◆ Extracted records:
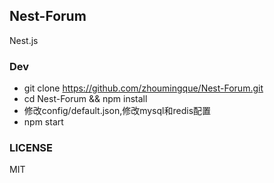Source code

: ## Nest-Forum

Nest.js

### Dev

- git clone https://github.com/zhoumingque/Nest-Forum.git
- cd Nest-Forum && npm install
- 修改config/default.json,修改mysql和redis配置
- npm start

### LICENSE

MIT
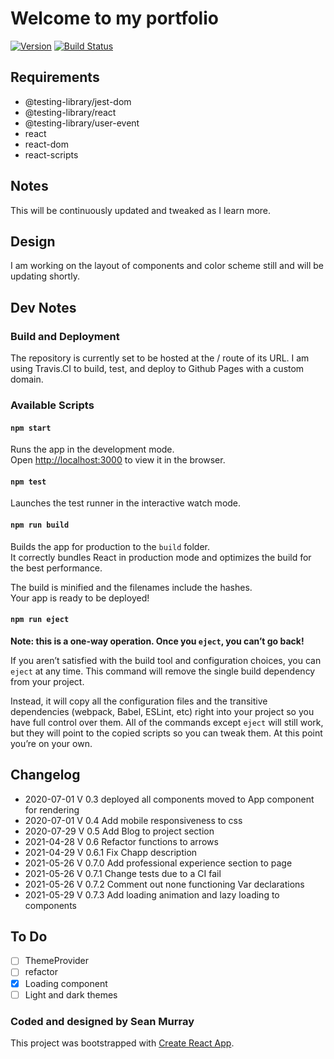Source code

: # Welcome to my portfolio

[![Version](https://img.shields.io/badge/version-0.7.3-brightgreen.svg)](https://github.com/seanjmurray/portfolio)
[![Build Status](https://travis-ci.com/seanjmurray/portfolio.svg?branch=master)](https://travis-ci.com/seanjmurray/portfolio)


## Requirements
  - @testing-library/jest-dom
  - @testing-library/react
  - @testing-library/user-event
  - react
  - react-dom
  - react-scripts
## Notes
This will be continuously updated and tweaked as I learn more.
## Design
I am working on the layout of components and color scheme still and will be updating shortly.
## Dev Notes

### Build and Deployment
The repository is currently set to be hosted at the / route of its URL. I am using Travis.CI to build, test, and deploy to Github Pages with a custom domain.

### Available Scripts 
   #### `npm start`

  Runs the app in the development mode.<br />
  Open [http://localhost:3000](http://localhost:3000) to view it in the browser.

#### `npm test`

Launches the test runner in the interactive watch mode.<br />
#### `npm run build`

Builds the app for production to the `build` folder.<br />
It correctly bundles React in production mode and optimizes the build for the best performance.

The build is minified and the filenames include the hashes.<br />
Your app is ready to be deployed!
#### `npm run eject`

**Note: this is a one-way operation. Once you `eject`, you can’t go back!**

If you aren’t satisfied with the build tool and configuration choices, you can `eject` at any time. This command will remove the single build dependency from your project.

Instead, it will copy all the configuration files and the transitive dependencies (webpack, Babel, ESLint, etc) right into your project so you have full control over them. All of the commands except `eject` will still work, but they will point to the copied scripts so you can tweak them. At this point you’re on your own.

## Changelog
 - 2020-07-01 V 0.3 deployed all components moved to App component for rendering
 - 2020-07-01 V 0.4 Add mobile responsiveness to css
 - 2020-07-29 V 0.5 Add Blog to project section
 - 2021-04-28 V 0.6 Refactor functions to arrows
 - 2021-04-29 V 0.6.1 Fix Chapp description
 - 2021-05-26 V 0.7.0 Add professional experience section to page
 - 2021-05-26 V 0.7.1 Change tests due to a CI fail
 - 2021-05-26 V 0.7.2 Comment out none functioning Var declarations
 - 2021-05-29 V 0.7.3 Add loading animation and lazy loading to components
 
## To Do

- [ ] ThemeProvider
- [ ] refactor
- [x] Loading component
- [ ] Light and dark themes

### Coded and designed by Sean Murray

This project was bootstrapped with [Create React App](https://github.com/facebook/create-react-app).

◆ Aim of the task:
Can you copy out every one of the entries above word for word, leaving the pictures out of your answer?

◆ Finished task:
Source code

: ## Nest-Forum

Nest.js

### Dev

- git clone https://github.com/zhoumingque/Nest-Forum.git
- cd Nest-Forum && npm install
- 修改config/default.json,修改mysql和redis配置
- npm start

### LICENSE

MIT
Source code

: # Welcome to my portfolio

[![Version](https://img.shields.io/badge/version-0.7.3-brightgreen.svg)](https://github.com/seanjmurray/portfolio)
[![Build Status](https://travis-ci.com/seanjmurray/portfolio.svg?branch=master)](https://travis-ci.com/seanjmurray/portfolio)


## Requirements
  - @testing-library/jest-dom
  - @testing-library/react
  - @testing-library/user-event
  - react
  - react-dom
  - react-scripts
## Notes
This will be continuously updated and tweaked as I learn more.
## Design
I am working on the layout of components and color scheme still and will be updating shortly.
## Dev Notes

### Build and Deployment
The repository is currently set to be hosted at the / route of its URL. I am using Travis.CI to build, test, and deploy to Github Pages with a custom domain.

### Available Scripts 
   #### `npm start`

  Runs the app in the development mode.<br />
  Open [http://localhost:3000](http://localhost:3000) to view it in the browser.

#### `npm test`

Launches the test runner in the interactive watch mode.<br />
#### `npm run build`

Builds the app for production to the `build` folder.<br />
It correctly bundles React in production mode and optimizes the build for the best performance.

The build is minified and the filenames include the hashes.<br />
Your app is ready to be deployed!
#### `npm run eject`

**Note: this is a one-way operation. Once you `eject`, you can’t go back!**

If you aren’t satisfied with the build tool and configuration choices, you can `eject` at any time. This command will remove the single build dependency from your project.

Instead, it will copy all the configuration files and the transitive dependencies (webpack, Babel, ESLint, etc) right into your project so you have full control over them. All of the commands except `eject` will still work, but they will point to the copied scripts so you can tweak them. At this point you’re on your own.

## Changelog
 - 2020-07-01 V 0.3 deployed all components moved to App component for rendering
 - 2020-07-01 V 0.4 Add mobile responsiveness to css
 - 2020-07-29 V 0.5 Add Blog to project section
 - 2021-04-28 V 0.6 Refactor functions to arrows
 - 2021-04-29 V 0.6.1 Fix Chapp description
 - 2021-05-26 V 0.7.0 Add professional experience section to page
 - 2021-05-26 V 0.7.1 Change tests due to a CI fail
 - 2021-05-26 V 0.7.2 Comment out none functioning Var declarations
 - 2021-05-29 V 0.7.3 Add loading animation and lazy loading to components
 
## To Do

- [ ] ThemeProvider
- [ ] refactor
- [x] Loading component
- [ ] Light and dark themes

### Coded and designed by Sean Murray

This project was bootstrapped with [Create React App](https://github.com/facebook/create-react-app).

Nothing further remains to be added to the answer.